This action was for the recovery of $12,193 as damages for the non-delivery of twenty-seven barrels of whisky alleged to be the property of the plaintiff and to have been stored in the bonded warehouse maintained by the defendant. It was based- upon the assertion that the defendant had not exercised proper care as a bailee of the goods, and that-.in consequence they were stolen. *792The defendant contended that it was not responsible because the loss was due to a burglary, and that it had exercised proper care to safeguard the property. At the close of the plaintiff’s case, and again at the close of the whole case, defendant’s counsel moved to dismiss the complaint on the ground that the plaintiff had not proved facts sufficient to constitute a cause of action. The decision of these motions was reserved, and the case was submitted to the jury, and their verdict was taken subject to the opinion of the court. The jury found in favor of the plaintiff for the sum of $7,660.64. Defendant moved for a direction of a verdict in favor of the defendant, and moved to set aside the verdict rendered on the ground that it was excessive, contrary to the evidence and the weight thereof, and otherwise contrary to law.

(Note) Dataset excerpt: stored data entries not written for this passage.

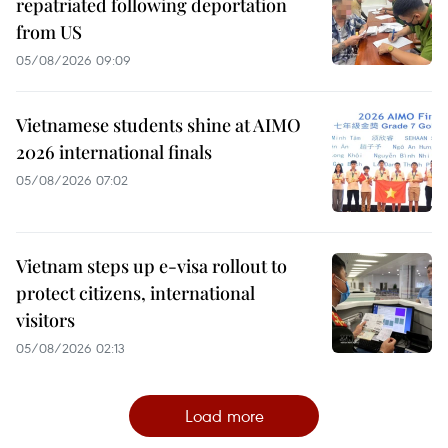
repatriated following deportation
from US
05/08/2026 09:09
Vietnamese students shine at AIMO
2026 international finals
05/08/2026 07:02
Vietnam steps up e-visa rollout to
protect citizens, international
visitors
05/08/2026 02:13
Load more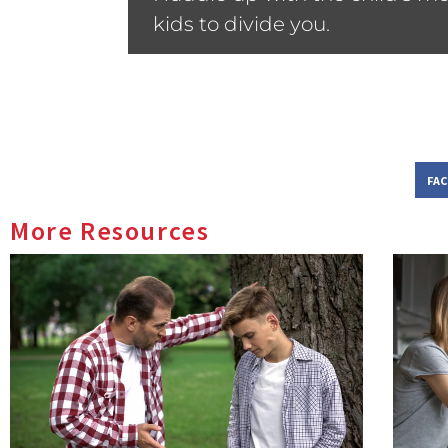
kids to divide you.
FA
More Resources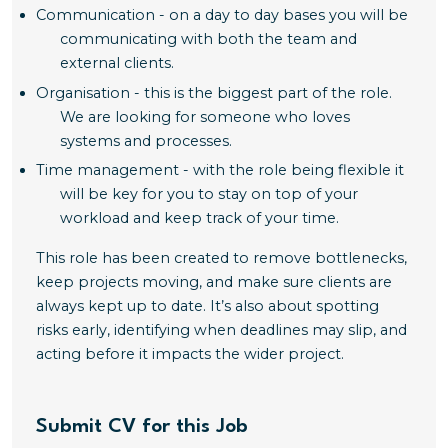
Communication - on a day to day bases you will be
communicating with both the team and
external clients.
Organisation - this is the biggest part of the role.
We are looking for someone who loves
systems and processes.
Time management - with the role being flexible it
will be key for you to stay on top of your
workload and keep track of your time.
This role has been created to remove bottlenecks,
keep projects moving, and make sure clients are
always kept up to date. It’s also about spotting
risks early, identifying when deadlines may slip, and
acting before it impacts the wider project.
Submit CV for this Job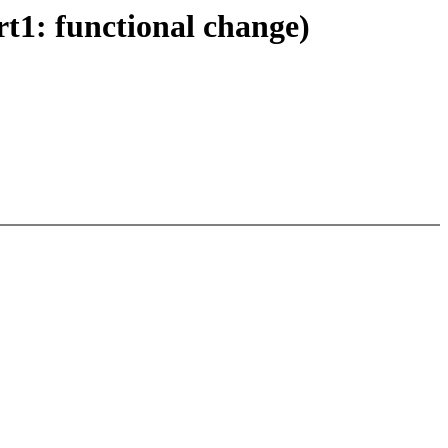
t1: functional change)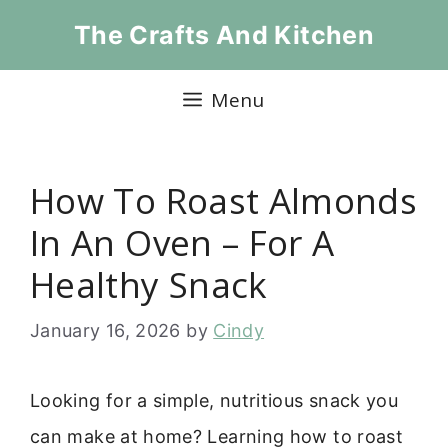
Skip
The Crafts And Kitchen
to
content
Menu
How To Roast Almonds
In An Oven – For A
Healthy Snack
January 16, 2026
by
Cindy
Looking for a simple, nutritious snack you
can make at home? Learning how to roast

The action arose as follows: The plaintiff, a hotelkeeper of Nor-walk, Conn., purchased from a concern known as the Finance and Trading Company, in the spring of 1922, thirty barrels of whisky, which at the time were located in Havre, France. He caused the whisky to be shipped to New York by the White Star Liner Olympic. He employed a firm of custom house brokers, and a day before the whisky arrived he contracted to sell it to the Chauhtemoc Trading Company of the city of Mexico. He instructed his brokers to cause it to be reshipped on the Ward Line steamship Esperanza. The whisky was landed at the port of New York, gauged by customs officers, and taken under permits to the bonded warehouse of the defendant, there being an unexpected delay in connection with the making of reshipment to Mexico. Early in the following September the plaintiff called at the defendant’s warehouse to pay storage charges and obtain delivery, and was informed that the warehouse had been broken into and all but three of the thirty barrels stolen. The issue as to whether or not the defendant had taken proper precautions to safeguard the property and prevent theft was submitted on conflicting evidence to the jury. Then’ verdict is a finding of a want of proper care on the defendant’s- part. The defendant, however, contends that the plaintiff had no property in the whisky, that the importation and attempted reshipment were illegal and prohibited acts, and that the plaintiff has not been damaged by the theft. The defendant further contends that the verdict rendered was a compromise verdict violative of the statute, and that it is unsupported by the evidence.
The clauses in the Federal statute (41 U. S. Stat. at Large, 307, chap. 85, tit. 2) declaring that liquor is not property are to be regarded as police regulations inserted for the purpose of protecting government officials in the exercise of their duties, but as between private persons there may be property in liquor despite *793these provisions until the government has taken proceedings to confiscate it. This view is supported by the reasoning in People v. Otis (235 N. Y. 421, 423).
Two witnesses gave evidence as to value. They testified as experts. The jury did not adopt the figures of either. They appear to have believed that it was worth less than the value placed upon it by the plaintiff and more than that placed upon it by defendant’s witness Traitel. It was competent for the jury to determine the value, and their verdict cannot be set aside as the result of an unlawful compromise.
The verdict must be allowed to stand and defendant’s motions denied.